The new potatoes are formed above the seed potato.  I raked a few inches of soil over the potatoes, and as the shoots appear, I'll rake more soil over them from the hills between the trenches, until the trenches actually become the hills.  Theoretically, the higher I can make those hills, the more potatoes will grow.  

Luna likes to get involved with everything.  She shot her ball into the garden, but she knows that she is not supposed to play soccer once it is in there.  She'll just lay and stare at the ball, waiting for me to get it for her.  Just like when someone is driving through the gate on the driveway.  She'll race to find a ball, start playing with it on the driveway, and then (you can almost see the smile on her face) she'll send it down the driveway, where it picks up speed and rolls towards the road.  She'll lay, staying inside the gate, and watch while you park the car, leap out, and race down the driveway trying to beat the ball to the road.  If she gets it just right, the ball hits the road and keeps on going.


Since the weather was still quite cool, I actually laid a piece of plastic over the soil to help warm it up, after I had planted the potatoes.  A few days ago I planted the second bag of potatoes in the bottom half of that bed.  The bag had been inside, so the potatoes were more sprouted than the first bag were.  It will be interesting to see if there is much difference in the two lots of potatoes coming up.

Tuesday, April 3, 2012

He's Still Broke

After quite a few visits to the chiropractor, getting Jake's pelvis sorted out to how it should be, as well as the tight muscles that went along with it, I was still seeing the same symptoms. (Lameness when he first gets up, which then he works through, and then seems okay)  So we went off to the vet.

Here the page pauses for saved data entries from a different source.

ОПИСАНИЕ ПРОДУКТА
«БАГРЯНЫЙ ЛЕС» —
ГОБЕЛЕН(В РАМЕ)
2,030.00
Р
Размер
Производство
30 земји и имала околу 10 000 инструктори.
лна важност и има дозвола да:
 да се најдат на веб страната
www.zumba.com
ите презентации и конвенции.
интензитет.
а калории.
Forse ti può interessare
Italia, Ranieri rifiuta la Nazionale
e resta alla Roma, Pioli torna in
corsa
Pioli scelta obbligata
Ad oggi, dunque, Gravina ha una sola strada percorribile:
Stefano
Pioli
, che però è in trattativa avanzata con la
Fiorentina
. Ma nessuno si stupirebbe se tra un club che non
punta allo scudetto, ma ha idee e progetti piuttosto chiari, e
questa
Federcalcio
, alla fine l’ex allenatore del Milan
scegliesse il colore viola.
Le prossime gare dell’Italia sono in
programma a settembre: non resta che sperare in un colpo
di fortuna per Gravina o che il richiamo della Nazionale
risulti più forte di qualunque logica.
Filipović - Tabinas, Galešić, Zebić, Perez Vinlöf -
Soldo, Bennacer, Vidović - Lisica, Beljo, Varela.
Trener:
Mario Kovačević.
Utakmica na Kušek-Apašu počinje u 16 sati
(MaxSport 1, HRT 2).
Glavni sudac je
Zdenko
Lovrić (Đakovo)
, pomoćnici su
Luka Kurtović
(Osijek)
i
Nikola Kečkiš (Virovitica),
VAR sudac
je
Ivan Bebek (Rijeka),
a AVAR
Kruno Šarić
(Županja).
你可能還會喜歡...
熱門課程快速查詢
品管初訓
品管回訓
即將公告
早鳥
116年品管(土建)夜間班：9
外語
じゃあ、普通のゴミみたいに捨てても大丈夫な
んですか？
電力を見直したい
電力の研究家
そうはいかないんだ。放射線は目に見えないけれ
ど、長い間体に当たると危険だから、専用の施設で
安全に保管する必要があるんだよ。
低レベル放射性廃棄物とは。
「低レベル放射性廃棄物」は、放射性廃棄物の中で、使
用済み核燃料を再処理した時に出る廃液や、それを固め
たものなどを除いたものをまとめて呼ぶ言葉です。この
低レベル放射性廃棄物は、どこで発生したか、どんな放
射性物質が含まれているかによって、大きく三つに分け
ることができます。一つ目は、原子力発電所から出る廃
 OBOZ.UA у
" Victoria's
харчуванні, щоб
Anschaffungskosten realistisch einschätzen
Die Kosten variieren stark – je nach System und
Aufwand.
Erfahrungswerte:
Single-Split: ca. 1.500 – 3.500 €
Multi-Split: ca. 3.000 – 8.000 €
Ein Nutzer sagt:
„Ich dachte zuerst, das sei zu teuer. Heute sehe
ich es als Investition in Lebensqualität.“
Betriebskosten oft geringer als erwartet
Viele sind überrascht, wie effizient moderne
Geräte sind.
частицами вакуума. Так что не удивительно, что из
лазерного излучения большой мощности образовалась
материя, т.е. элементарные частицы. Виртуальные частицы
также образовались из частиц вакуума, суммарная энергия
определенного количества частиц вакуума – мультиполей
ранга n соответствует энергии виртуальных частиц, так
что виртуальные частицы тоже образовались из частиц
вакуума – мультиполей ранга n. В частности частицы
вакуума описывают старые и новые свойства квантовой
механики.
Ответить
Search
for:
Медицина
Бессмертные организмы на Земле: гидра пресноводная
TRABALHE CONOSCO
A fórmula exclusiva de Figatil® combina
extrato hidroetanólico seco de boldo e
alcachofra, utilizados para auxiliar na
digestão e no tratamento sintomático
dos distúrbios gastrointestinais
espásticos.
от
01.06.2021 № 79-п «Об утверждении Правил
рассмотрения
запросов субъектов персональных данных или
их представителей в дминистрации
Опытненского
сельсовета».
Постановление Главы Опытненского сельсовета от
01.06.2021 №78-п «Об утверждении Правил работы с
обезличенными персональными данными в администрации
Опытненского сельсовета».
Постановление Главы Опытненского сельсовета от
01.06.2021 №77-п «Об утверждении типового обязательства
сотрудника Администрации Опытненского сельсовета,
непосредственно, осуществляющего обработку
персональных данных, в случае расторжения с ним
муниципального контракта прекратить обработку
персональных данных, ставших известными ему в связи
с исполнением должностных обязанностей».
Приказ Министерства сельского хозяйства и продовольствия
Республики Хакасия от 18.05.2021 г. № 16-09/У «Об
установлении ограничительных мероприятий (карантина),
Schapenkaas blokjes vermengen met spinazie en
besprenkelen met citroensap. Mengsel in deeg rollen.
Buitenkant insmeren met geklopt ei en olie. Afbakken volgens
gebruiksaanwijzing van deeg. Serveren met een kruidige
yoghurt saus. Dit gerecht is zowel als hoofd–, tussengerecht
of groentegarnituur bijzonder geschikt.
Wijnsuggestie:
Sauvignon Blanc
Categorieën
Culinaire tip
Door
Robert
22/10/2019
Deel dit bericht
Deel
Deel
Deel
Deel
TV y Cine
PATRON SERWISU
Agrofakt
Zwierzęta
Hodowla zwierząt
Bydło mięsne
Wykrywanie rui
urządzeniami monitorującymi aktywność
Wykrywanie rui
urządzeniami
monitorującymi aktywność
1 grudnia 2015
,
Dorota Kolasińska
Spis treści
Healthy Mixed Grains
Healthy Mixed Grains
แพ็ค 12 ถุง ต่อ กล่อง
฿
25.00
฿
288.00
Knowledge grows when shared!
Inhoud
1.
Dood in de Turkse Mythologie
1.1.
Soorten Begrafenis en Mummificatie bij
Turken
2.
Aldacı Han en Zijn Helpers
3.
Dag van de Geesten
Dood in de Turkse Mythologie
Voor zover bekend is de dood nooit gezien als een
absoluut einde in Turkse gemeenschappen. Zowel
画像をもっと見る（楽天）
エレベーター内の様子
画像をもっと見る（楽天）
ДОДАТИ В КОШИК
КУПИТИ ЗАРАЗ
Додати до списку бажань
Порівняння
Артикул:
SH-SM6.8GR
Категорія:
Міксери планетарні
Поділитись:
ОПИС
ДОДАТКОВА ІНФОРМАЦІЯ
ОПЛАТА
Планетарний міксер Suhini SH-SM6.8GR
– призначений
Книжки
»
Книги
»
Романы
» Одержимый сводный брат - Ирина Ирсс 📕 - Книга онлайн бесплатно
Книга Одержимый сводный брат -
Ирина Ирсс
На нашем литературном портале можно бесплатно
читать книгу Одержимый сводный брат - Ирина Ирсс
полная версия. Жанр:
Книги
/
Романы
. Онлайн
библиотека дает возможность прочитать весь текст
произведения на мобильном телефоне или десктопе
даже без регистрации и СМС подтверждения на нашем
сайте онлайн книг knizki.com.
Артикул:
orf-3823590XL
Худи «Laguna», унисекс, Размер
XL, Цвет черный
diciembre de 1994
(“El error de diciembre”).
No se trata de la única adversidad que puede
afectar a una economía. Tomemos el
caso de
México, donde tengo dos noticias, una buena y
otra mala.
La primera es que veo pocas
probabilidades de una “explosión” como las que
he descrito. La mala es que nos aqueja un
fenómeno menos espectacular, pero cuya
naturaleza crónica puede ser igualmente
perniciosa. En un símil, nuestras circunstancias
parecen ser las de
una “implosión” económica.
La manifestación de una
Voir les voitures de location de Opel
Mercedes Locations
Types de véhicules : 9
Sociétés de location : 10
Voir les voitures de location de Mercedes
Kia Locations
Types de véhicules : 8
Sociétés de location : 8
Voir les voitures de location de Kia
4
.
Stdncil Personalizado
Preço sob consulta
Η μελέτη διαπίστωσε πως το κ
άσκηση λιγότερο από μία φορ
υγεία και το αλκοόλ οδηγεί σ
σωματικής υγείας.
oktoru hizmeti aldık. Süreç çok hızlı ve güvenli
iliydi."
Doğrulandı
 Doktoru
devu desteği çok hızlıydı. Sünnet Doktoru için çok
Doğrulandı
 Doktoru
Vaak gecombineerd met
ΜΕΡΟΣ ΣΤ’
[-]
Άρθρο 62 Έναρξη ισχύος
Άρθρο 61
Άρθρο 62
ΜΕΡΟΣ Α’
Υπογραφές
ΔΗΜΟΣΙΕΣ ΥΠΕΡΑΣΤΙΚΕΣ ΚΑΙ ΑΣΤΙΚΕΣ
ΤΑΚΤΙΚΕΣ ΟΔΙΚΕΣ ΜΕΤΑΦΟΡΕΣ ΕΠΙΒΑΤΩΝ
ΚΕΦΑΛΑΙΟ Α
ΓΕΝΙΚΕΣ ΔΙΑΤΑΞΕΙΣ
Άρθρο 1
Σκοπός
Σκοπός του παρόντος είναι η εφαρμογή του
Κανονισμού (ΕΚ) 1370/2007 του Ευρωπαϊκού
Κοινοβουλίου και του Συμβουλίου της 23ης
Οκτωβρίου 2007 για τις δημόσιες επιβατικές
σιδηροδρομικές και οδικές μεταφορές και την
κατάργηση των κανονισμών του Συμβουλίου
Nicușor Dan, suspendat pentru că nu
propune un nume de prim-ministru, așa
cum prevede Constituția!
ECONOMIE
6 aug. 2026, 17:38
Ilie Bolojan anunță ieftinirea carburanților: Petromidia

Luckily for us, our vet is just around the corner, well about a mile and a half away, since we are on a one mile square block.  Close enough that you can walk your animals there, or ride them if it's Pride.  It's been a godsend, especially in the early years when we seemed to be there too frequently.  I used to joke that I was expecting to be given a parking spot with our name on it.
After explaining all the symptoms, some of which Jake kindly demonstrated, because we had to wait a while and he had been laying on the floor, the exam began.  There was also a young vet trainee or wannabe in the exam room with us.  The vet spent a long time manipulating Jake's leg, to see if he could get any indication of where the problem may be.  The only time he got any reaction was when he did a posterior drawer test, and Jake indicated some pain.  There was no swelling in the area though. The then examined Jake's other knee (stifle), applying the same amount of pressure, and got no reaction.  His diagnosis is that Jake has probably hyper extended his caudal cruciate ligament (known as the PCL or posterior cruciate ligament in humans).  At that time he didn't feel it was necessary for x-rays.  So we are back on limited exercise and it's kind of a wait and see process.  Jake has very straight back legs, which probably hasn't helped, or maybe helped cause the whole issue.
It's always kind of fun going to see our vet.  The vet techs are fun and entertaining.  There are a few office cats that wander around.  The vet jokes with me about never bringing him a cut and dried, easily diagnosed, straightforward kind of case. Yes, we've had a few oddball issues over the years. He doesn't encourage a person to spend any 'unnecessary' money.
I wonder if Jake will ever do agility again, but it's not the end of the world if he doesn't.  There are more important things.

Sunday, April 1, 2012

April Fool!


Mother Nature played a cruel joke on us this morning.  It must have been because I was complaining about all the rain.

We are NOT amused!





 Actually I think the dogs were greatly amused.


Mother Nature might be working up to an apology though, I see blue sky in the distance!